I didn't have enough time to discover more. I discovered the coexistence between those who welcomed me and those who had left the village. The villagers made me feel at home, like my Amazigh-Jewish community in Netivot. I left behind a man who knew my great-grandmother and needed more time and language to ask him what he remembered and to learn more from him. But it was a short visit, just like the Berber rug, woven with intense, constricting colors and feelings, between witnessing trauma, closure, rapture, and an indescribable belonging. For several years after my visit, all I had were the photographs and video documentation from that time. I moved through the world feeling that the only remnants of my coexistence and the cultural memory of the community of Ihoukarne were these documents and the gestures imprinted within me. Everything changed several years later when my cousin told me about another woman whose family came from this village. She had been visiting often and was in communication with the people of Ihoukarne.
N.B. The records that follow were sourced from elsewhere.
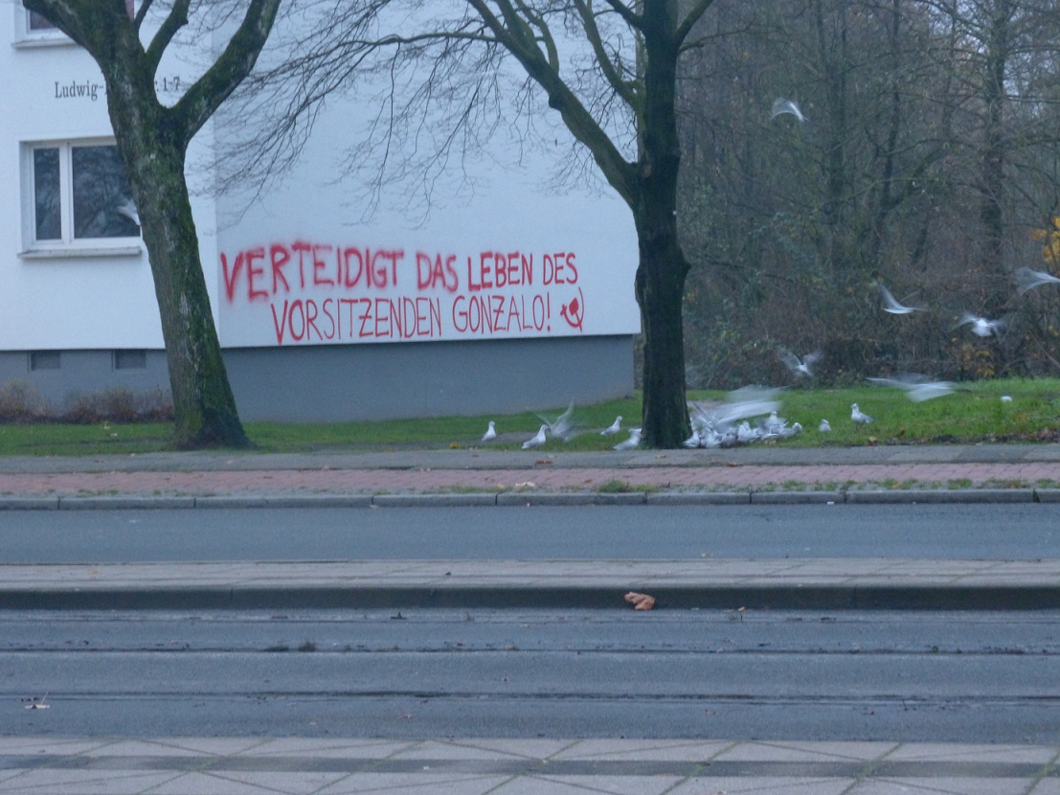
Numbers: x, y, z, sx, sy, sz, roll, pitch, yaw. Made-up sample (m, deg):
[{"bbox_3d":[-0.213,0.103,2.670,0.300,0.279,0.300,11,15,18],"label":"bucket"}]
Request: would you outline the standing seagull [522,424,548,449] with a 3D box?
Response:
[{"bbox_3d":[0.053,0.417,40.000,0.310,0.260,0.135,-1,2,6],"label":"standing seagull"}]

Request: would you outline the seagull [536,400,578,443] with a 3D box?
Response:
[{"bbox_3d":[0.288,0.257,40.800,0.340,0.420,0.520,-2,2,-35],"label":"seagull"}]

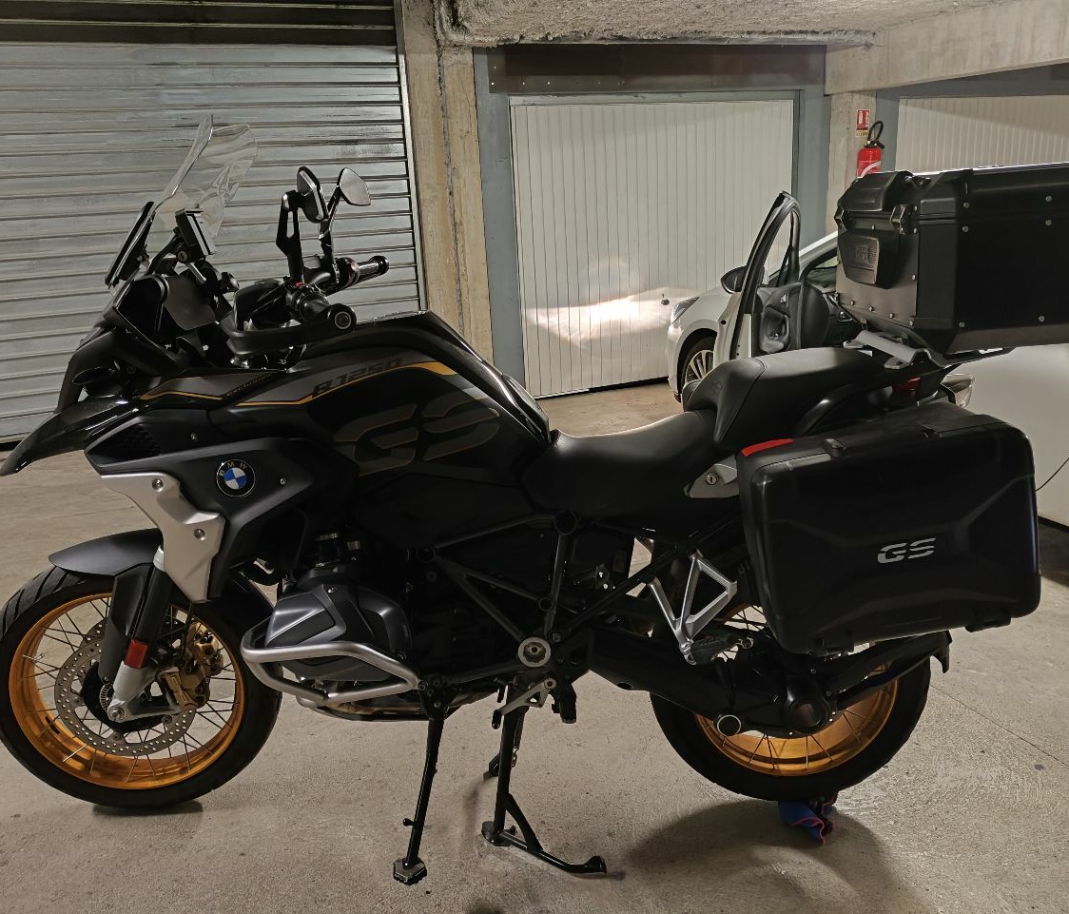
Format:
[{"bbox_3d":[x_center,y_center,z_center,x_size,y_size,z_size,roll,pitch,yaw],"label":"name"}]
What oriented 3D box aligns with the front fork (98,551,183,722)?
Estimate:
[{"bbox_3d":[-0.864,0.388,1.852,0.130,0.430,0.100,20,14,-12],"label":"front fork"}]

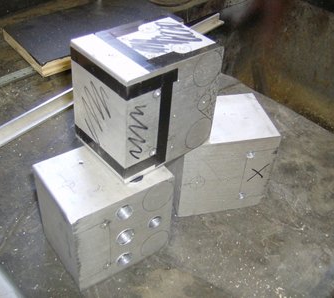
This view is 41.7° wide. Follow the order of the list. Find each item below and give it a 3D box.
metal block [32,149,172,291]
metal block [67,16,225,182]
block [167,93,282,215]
[{"bbox_3d":[-0.082,0.079,0.581,0.138,0.138,0.109,-22,47,-28],"label":"metal block"},{"bbox_3d":[-0.026,-0.066,0.545,0.138,0.138,0.109,-25,48,-30],"label":"metal block"},{"bbox_3d":[0.076,0.008,0.680,0.138,0.138,0.109,-6,41,-12],"label":"block"}]

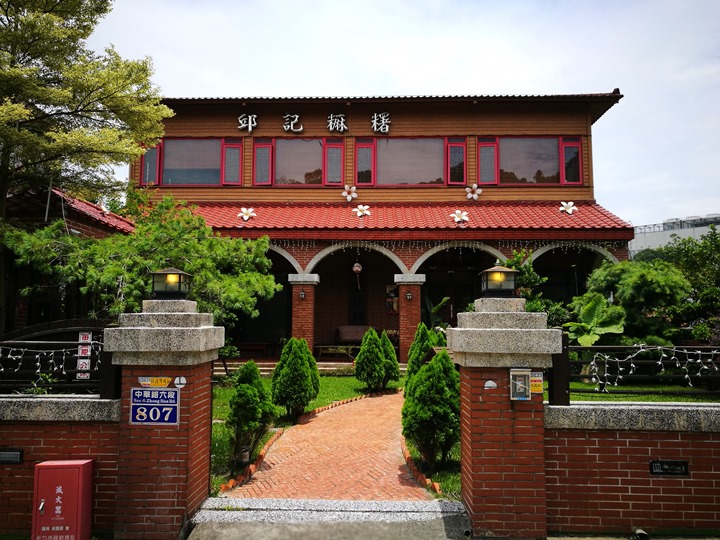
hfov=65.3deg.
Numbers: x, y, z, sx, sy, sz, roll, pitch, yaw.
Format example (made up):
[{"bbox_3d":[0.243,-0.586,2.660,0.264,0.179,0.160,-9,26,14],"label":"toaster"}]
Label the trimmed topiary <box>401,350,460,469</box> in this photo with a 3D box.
[{"bbox_3d":[0.773,1.452,5.986,0.673,1.188,0.673,0,-5,0],"label":"trimmed topiary"}]

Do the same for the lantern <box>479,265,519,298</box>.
[{"bbox_3d":[1.175,0.094,4.733,0.253,0.291,0.253,0,-5,0],"label":"lantern"}]

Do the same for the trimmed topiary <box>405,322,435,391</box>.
[{"bbox_3d":[1.173,1.713,10.803,0.642,1.380,0.642,0,-5,0],"label":"trimmed topiary"}]

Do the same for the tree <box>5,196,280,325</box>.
[{"bbox_3d":[-4.089,0.518,10.499,5.042,3.696,4.100,0,-5,0],"label":"tree"}]

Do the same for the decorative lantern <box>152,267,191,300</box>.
[{"bbox_3d":[-1.592,0.117,4.731,0.253,0.278,0.253,0,-5,0],"label":"decorative lantern"}]

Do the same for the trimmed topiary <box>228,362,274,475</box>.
[{"bbox_3d":[-1.136,1.490,5.829,0.508,1.089,0.508,0,-5,0],"label":"trimmed topiary"}]

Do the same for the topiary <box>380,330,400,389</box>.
[{"bbox_3d":[0.605,1.893,11.927,0.515,1.187,0.515,0,-5,0],"label":"topiary"}]

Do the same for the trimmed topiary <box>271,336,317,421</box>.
[{"bbox_3d":[-1.064,1.676,8.984,0.778,1.184,0.778,0,-5,0],"label":"trimmed topiary"}]

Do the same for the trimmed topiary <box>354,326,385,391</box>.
[{"bbox_3d":[0.210,1.837,11.777,0.657,1.276,0.657,0,-5,0],"label":"trimmed topiary"}]

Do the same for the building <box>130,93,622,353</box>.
[{"bbox_3d":[0.050,-1.007,18.481,13.900,8.143,9.000,0,-5,0],"label":"building"}]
What is the significance of witnessing and memory? Witnessing destruction, witnessing loss, and their effects on memory and identity construction? How do we remember? How does my act of witnessing affect my memory and identity? How does the act of witnessing performed by the elders of the village affect them, their memories, and their trauma? How can the act of witnessing be traumatic and painful, revealing displacement and loss? And how can this act of witnessing be a force to reconstruct and remember differently through artistic practice?